Electronics source listings:
——
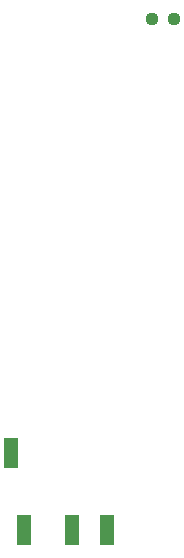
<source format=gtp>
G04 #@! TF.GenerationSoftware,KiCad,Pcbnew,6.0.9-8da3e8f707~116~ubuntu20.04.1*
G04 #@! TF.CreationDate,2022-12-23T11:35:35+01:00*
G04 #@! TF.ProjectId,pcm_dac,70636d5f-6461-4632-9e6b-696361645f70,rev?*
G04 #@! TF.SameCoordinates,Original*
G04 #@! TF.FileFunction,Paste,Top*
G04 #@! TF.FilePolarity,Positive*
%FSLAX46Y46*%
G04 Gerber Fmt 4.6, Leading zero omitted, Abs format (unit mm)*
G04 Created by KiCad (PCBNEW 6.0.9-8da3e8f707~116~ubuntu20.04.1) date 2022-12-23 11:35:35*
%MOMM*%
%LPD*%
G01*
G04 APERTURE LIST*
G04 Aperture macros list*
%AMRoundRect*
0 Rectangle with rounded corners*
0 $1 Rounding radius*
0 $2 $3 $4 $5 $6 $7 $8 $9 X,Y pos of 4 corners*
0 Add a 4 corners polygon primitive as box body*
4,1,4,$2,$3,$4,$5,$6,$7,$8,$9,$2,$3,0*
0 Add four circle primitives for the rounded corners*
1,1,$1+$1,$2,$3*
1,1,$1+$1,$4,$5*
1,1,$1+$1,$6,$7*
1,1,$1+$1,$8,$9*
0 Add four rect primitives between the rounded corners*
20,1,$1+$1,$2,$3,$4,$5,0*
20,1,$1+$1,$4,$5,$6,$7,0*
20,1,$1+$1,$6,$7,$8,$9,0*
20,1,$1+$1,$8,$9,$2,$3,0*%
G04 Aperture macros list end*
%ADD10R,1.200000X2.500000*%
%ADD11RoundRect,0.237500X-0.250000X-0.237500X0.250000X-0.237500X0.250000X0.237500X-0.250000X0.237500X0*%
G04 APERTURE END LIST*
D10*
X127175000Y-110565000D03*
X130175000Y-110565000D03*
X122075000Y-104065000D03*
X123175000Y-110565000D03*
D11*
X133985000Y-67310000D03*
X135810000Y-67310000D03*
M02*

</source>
——
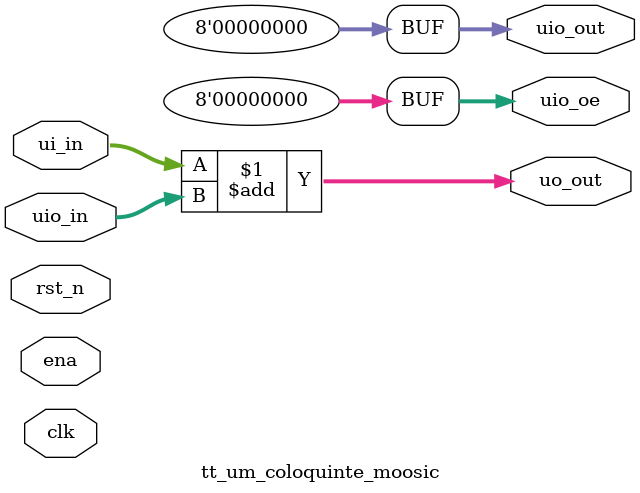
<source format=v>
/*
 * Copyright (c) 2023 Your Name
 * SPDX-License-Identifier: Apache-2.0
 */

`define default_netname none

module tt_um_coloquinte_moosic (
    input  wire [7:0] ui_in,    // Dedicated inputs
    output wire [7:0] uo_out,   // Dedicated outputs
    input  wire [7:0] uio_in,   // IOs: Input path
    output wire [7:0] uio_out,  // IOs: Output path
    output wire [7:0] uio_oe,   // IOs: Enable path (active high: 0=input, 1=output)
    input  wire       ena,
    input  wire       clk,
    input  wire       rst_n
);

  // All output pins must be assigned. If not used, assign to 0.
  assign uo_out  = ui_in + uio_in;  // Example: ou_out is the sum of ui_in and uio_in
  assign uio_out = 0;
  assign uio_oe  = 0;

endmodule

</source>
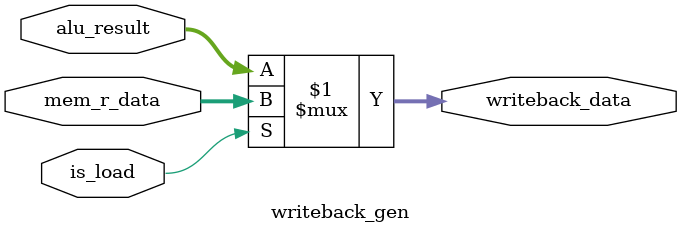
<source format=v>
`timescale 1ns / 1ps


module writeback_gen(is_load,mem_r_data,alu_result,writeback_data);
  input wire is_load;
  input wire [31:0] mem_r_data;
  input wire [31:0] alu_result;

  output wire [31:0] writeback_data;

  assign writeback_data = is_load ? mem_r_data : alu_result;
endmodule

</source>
——
What is expected: Output the lines above between the one holding "<source format=gtp>" and the one holding "0 $1 Rounding radius*", inclusive, with nothing before or after them.

Answer box:
<source format=gtp>
G04 #@! TF.GenerationSoftware,KiCad,Pcbnew,6.0.9-8da3e8f707~116~ubuntu20.04.1*
G04 #@! TF.CreationDate,2022-12-23T11:35:35+01:00*
G04 #@! TF.ProjectId,pcm_dac,70636d5f-6461-4632-9e6b-696361645f70,rev?*
G04 #@! TF.SameCoordinates,Original*
G04 #@! TF.FileFunction,Paste,Top*
G04 #@! TF.FilePolarity,Positive*
%FSLAX46Y46*%
G04 Gerber Fmt 4.6, Leading zero omitted, Abs format (unit mm)*
G04 Created by KiCad (PCBNEW 6.0.9-8da3e8f707~116~ubuntu20.04.1) date 2022-12-23 11:35:35*
%MOMM*%
%LPD*%
G01*
G04 APERTURE LIST*
G04 Aperture macros list*
%AMRoundRect*
0 Rectangle with rounded corners*
0 $1 Rounding radius*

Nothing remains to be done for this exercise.